The South African government is considering banning the advertising of alcohol in an attempt to cut the abuse of alcohol.
I am not in favour of such a move for a few reasons.
The one is that I do not believe that there will be any significant reduction in alcohol abuse. By the time someone is abusing alcohol, then advertising it or not makes no difference. For the sake of simplicity, I will divide alcohol abuse into two categories: the continuous and the one-off. By ‘continuous’ I mean a case where the person drinks to excess regularly, which may be twice a week. Such a person knows where to buy the alcohol and will get it, advertising or no advertising.
The one-off situation is what happens at a party, for example, and what comes to mind is some of the student bashes that I attended as a student. Believe me, a large group of students is going to drink alcohol with absolutely no inducement from advertising. In a situation like that, a person’s upbringing and interaction with friends are what will tell during the course of the evening. Of course, such parties can get somewhat out of hand – I read for four degrees at university; I have seen parties. I cannot imagine that the banning of alcohol advertising will have any impact on such parties.
So, how is the proposed banning going to cut alcohol use or, rather, abuse? It is not like smoking, where one hopes that young people will never start at all. We are not trying to stop people ever drinking a glass of wine or having a cold beer at the end of a hot day.
In fact, there is no advertising that tells people to drink – all alcohol advertising is about market share. No advertisement says: “Drink beer.” All the advertisers say: “Our beer is better.”
Further, a large amount of alcohol advertising is about the classy elements of alcohol consumption – like telling one about the crispness of wine or the aroma of brandy. The alcohol companies have been socially aware of their product, so even the beer advertisements show responsible use, to my mind. No ads promote student parties; they all tend to show quality people having a single drink.
So, I am really sceptical that cutting advertising will cut alcohol abuse. In fact, I believe that it could make it worse because then people get the feeling that drinking is some covert activity and with that comes the aura of ‘getting away with it’.
During the prohibition years in the US, when alcohol was totally banned, the sale of alcohol thrived – it just did so in an invisible fashion.
I now come to another point. When you throw a few pebbles in the pond, you cannot tell where all the ripples are going to end up. There is interaction and interference and a very complex pattern results. The economy is the same. If the alcohol advertising is banned, it is like throwing a fistfull of pebbles in the pond. Not only will advertising businesses be affected, but a possible result could be that wine sales drop by 10%. This will lead to job cuts in the wine lands, and that could lead to more crime as desperate people try to survive.

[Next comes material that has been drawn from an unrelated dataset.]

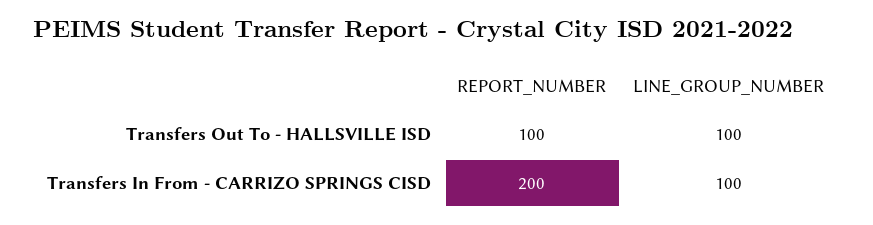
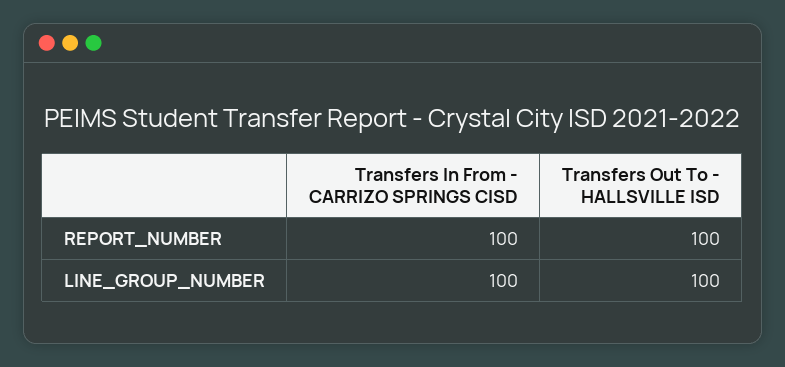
REPORT_NUMBER, Transfers In From - CARRIZO SPRINGS CISD: 200 -> 100

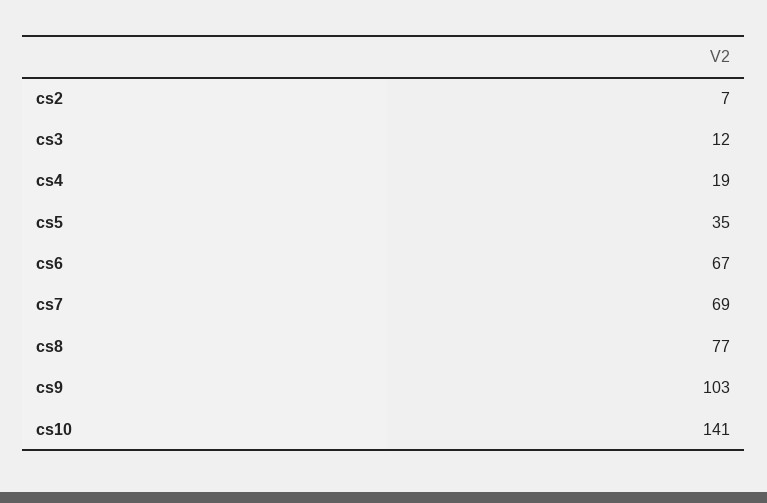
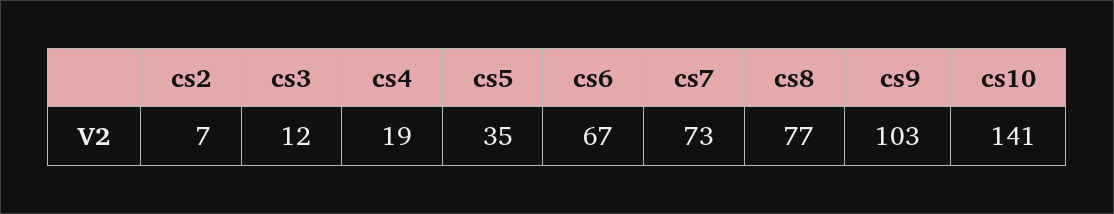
cs7: 69 -> 73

Banning alcohol advertising, as well as sports sponsorships and so on, is a case of major waves in the economy. This is very dangerous.
Finally, there is the extremely important point of the degree to which a government is permitted to alter the life patterns of its citizens. No government has the right to tell its citizens how to live their lives other than to say: “Stay within the bounds of law”, and laws should be kept to a minimum. Government is not the boss of the people; the people are the boss of government.
A government cannot tell you to put on a jacket when it gets cold and cannot tell you not to go skydiving because it is dangerous. Further, it cannot tell you not to eat raw fish because it could make you sick. By the same token, a government cannot tell you not to drink alcohol; it cannot even tell you how much alcohol you may drink. A government cannot tell alcohol producers not to sell their product.
If government is allowed to ban alcohol advertising, what is to stop them from banning the advertising of hamburgers on the grounds that too many hamburgers could lead to you suffering a heart attack? In fact, why not go further and pass a law that nobody is allowed to eat any meal in which the meat percentage is higher than 20%, and also that salads must constitute at least 33% of any meal? After all, such a law should lead to a healthier population . . . right. I imagine that such a law would actually lead to a healthier population, but gov- ernment does not have the right to tell me how much meat and salads I must eat. It does not have the right to tell me what I can drink either, and it does not have the right to tell any alcohol company not to offer me an option of buying its products.